● **Goal of the exercise**: Quote the entries that follow exactly, leaving none out.

Start of Task material

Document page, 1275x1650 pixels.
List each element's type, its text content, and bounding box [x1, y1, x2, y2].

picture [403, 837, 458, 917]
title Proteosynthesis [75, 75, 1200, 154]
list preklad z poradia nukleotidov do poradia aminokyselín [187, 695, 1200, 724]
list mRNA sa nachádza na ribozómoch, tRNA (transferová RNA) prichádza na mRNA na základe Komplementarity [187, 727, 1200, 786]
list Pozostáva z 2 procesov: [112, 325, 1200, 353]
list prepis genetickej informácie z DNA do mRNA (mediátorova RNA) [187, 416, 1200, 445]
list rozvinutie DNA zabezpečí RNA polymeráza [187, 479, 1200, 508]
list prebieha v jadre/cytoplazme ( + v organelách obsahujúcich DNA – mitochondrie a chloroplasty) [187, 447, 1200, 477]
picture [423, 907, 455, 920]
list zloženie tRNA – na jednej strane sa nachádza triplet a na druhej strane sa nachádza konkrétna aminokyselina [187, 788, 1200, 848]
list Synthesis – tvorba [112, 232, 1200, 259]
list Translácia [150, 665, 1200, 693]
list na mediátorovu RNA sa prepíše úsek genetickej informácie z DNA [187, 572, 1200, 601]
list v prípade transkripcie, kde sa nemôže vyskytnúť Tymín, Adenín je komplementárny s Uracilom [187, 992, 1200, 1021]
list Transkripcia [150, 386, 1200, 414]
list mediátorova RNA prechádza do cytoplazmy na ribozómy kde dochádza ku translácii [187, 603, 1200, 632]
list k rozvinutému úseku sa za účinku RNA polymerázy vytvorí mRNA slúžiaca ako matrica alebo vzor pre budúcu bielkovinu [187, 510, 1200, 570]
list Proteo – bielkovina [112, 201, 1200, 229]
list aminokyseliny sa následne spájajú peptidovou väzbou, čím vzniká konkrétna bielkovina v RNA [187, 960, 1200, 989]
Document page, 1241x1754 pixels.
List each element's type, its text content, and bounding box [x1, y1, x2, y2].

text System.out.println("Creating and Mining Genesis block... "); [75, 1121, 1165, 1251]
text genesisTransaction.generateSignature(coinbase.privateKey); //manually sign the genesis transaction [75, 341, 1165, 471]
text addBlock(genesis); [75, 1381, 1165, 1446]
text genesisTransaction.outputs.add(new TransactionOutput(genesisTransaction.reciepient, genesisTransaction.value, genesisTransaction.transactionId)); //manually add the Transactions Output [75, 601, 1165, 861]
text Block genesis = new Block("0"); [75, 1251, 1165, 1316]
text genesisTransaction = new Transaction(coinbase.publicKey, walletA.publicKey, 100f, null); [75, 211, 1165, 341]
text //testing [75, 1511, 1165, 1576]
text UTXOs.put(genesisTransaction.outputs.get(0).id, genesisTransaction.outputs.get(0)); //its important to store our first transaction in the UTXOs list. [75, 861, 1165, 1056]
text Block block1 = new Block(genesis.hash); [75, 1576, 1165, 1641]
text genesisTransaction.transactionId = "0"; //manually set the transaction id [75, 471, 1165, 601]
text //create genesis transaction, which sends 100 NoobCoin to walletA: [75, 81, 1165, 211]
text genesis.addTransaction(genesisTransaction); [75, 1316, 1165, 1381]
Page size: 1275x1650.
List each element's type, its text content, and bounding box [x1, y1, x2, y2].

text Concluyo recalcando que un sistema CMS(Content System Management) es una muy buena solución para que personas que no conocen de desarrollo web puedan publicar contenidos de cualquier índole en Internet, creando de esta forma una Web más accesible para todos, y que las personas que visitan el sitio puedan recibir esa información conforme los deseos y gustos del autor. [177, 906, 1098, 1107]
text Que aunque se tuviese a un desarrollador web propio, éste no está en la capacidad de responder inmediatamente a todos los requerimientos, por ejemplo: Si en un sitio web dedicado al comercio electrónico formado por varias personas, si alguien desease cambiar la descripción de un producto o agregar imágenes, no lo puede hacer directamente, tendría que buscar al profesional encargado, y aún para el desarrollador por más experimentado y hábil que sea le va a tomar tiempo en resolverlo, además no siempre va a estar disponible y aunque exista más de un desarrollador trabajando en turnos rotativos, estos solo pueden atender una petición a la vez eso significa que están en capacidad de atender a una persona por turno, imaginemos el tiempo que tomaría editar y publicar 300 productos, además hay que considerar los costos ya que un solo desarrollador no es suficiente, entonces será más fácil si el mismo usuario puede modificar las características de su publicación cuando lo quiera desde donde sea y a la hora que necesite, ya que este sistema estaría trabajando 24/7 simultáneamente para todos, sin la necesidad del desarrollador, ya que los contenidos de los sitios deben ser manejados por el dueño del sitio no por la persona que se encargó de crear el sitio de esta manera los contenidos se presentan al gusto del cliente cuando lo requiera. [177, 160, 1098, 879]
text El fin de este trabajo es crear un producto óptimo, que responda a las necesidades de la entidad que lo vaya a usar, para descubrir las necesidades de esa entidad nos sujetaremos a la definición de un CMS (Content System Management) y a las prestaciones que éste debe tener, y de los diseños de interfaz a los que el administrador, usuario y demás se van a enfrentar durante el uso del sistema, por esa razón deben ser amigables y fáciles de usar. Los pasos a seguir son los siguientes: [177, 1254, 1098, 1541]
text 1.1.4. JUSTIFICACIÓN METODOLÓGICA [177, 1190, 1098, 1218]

End of Task material

● **Solution for this exercise**:
Document page, 1275x1650 pixels.
List each element's type, its text content, and bounding box [x1, y1, x2, y2].

picture [403, 837, 458, 917]
title Proteosynthesis [75, 75, 1200, 154]
list preklad z poradia nukleotidov do poradia aminokyselín [187, 695, 1200, 724]
list mRNA sa nachádza na ribozómoch, tRNA (transferová RNA) prichádza na mRNA na základe Komplementarity [187, 727, 1200, 786]
list Pozostáva z 2 procesov: [112, 325, 1200, 353]
list prepis genetickej informácie z DNA do mRNA (mediátorova RNA) [187, 416, 1200, 445]
list rozvinutie DNA zabezpečí RNA polymeráza [187, 479, 1200, 508]
list prebieha v jadre/cytoplazme ( + v organelách obsahujúcich DNA – mitochondrie a chloroplasty) [187, 447, 1200, 477]
picture [423, 907, 455, 920]
list zloženie tRNA – na jednej strane sa nachádza triplet a na druhej strane sa nachádza konkrétna aminokyselina [187, 788, 1200, 848]
list Synthesis – tvorba [112, 232, 1200, 259]
list Translácia [150, 665, 1200, 693]
list na mediátorovu RNA sa prepíše úsek genetickej informácie z DNA [187, 572, 1200, 601]
list v prípade transkripcie, kde sa nemôže vyskytnúť Tymín, Adenín je komplementárny s Uracilom [187, 992, 1200, 1021]
list Transkripcia [150, 386, 1200, 414]
list mediátorova RNA prechádza do cytoplazmy na ribozómy kde dochádza ku translácii [187, 603, 1200, 632]
list k rozvinutému úseku sa za účinku RNA polymerázy vytvorí mRNA slúžiaca ako matrica alebo vzor pre budúcu bielkovinu [187, 510, 1200, 570]
list Proteo – bielkovina [112, 201, 1200, 229]
list aminokyseliny sa následne spájajú peptidovou väzbou, čím vzniká konkrétna bielkovina v RNA [187, 960, 1200, 989]
Document page, 1241x1754 pixels.
List each element's type, its text content, and bounding box [x1, y1, x2, y2].

text System.out.println("Creating and Mining Genesis block... "); [75, 1121, 1165, 1251]
text genesisTransaction.generateSignature(coinbase.privateKey); //manually sign the genesis transaction [75, 341, 1165, 471]
text addBlock(genesis); [75, 1381, 1165, 1446]
text genesisTransaction.outputs.add(new TransactionOutput(genesisTransaction.reciepient, genesisTransaction.value, genesisTransaction.transactionId)); //manually add the Transactions Output [75, 601, 1165, 861]
text Block genesis = new Block("0"); [75, 1251, 1165, 1316]
text genesisTransaction = new Transaction(coinbase.publicKey, walletA.publicKey, 100f, null); [75, 211, 1165, 341]
text //testing [75, 1511, 1165, 1576]
text UTXOs.put(genesisTransaction.outputs.get(0).id, genesisTransaction.outputs.get(0)); //its important to store our first transaction in the UTXOs list. [75, 861, 1165, 1056]
text Block block1 = new Block(genesis.hash); [75, 1576, 1165, 1641]
text genesisTransaction.transactionId = "0"; //manually set the transaction id [75, 471, 1165, 601]
text //create genesis transaction, which sends 100 NoobCoin to walletA: [75, 81, 1165, 211]
text genesis.addTransaction(genesisTransaction); [75, 1316, 1165, 1381]
Page size: 1275x1650.
List each element's type, its text content, and bounding box [x1, y1, x2, y2].

text Concluyo recalcando que un sistema CMS(Content System Management) es una muy buena solución para que personas que no conocen de desarrollo web puedan publicar contenidos de cualquier índole en Internet, creando de esta forma una Web más accesible para todos, y que las personas que visitan el sitio puedan recibir esa información conforme los deseos y gustos del autor. [177, 906, 1098, 1107]
text Que aunque se tuviese a un desarrollador web propio, éste no está en la capacidad de responder inmediatamente a todos los requerimientos, por ejemplo: Si en un sitio web dedicado al comercio electrónico formado por varias personas, si alguien desease cambiar la descripción de un producto o agregar imágenes, no lo puede hacer directamente, tendría que buscar al profesional encargado, y aún para el desarrollador por más experimentado y hábil que sea le va a tomar tiempo en resolverlo, además no siempre va a estar disponible y aunque exista más de un desarrollador trabajando en turnos rotativos, estos solo pueden atender una petición a la vez eso significa que están en capacidad de atender a una persona por turno, imaginemos el tiempo que tomaría editar y publicar 300 productos, además hay que considerar los costos ya que un solo desarrollador no es suficiente, entonces será más fácil si el mismo usuario puede modificar las características de su publicación cuando lo quiera desde donde sea y a la hora que necesite, ya que este sistema estaría trabajando 24/7 simultáneamente para todos, sin la necesidad del desarrollador, ya que los contenidos de los sitios deben ser manejados por el dueño del sitio no por la persona que se encargó de crear el sitio de esta manera los contenidos se presentan al gusto del cliente cuando lo requiera. [177, 160, 1098, 879]
text El fin de este trabajo es crear un producto óptimo, que responda a las necesidades de la entidad que lo vaya a usar, para descubrir las necesidades de esa entidad nos sujetaremos a la definición de un CMS (Content System Management) y a las prestaciones que éste debe tener, y de los diseños de interfaz a los que el administrador, usuario y demás se van a enfrentar durante el uso del sistema, por esa razón deben ser amigables y fáciles de usar. Los pasos a seguir son los siguientes: [177, 1254, 1098, 1541]
text 1.1.4. JUSTIFICACIÓN METODOLÓGICA [177, 1190, 1098, 1218]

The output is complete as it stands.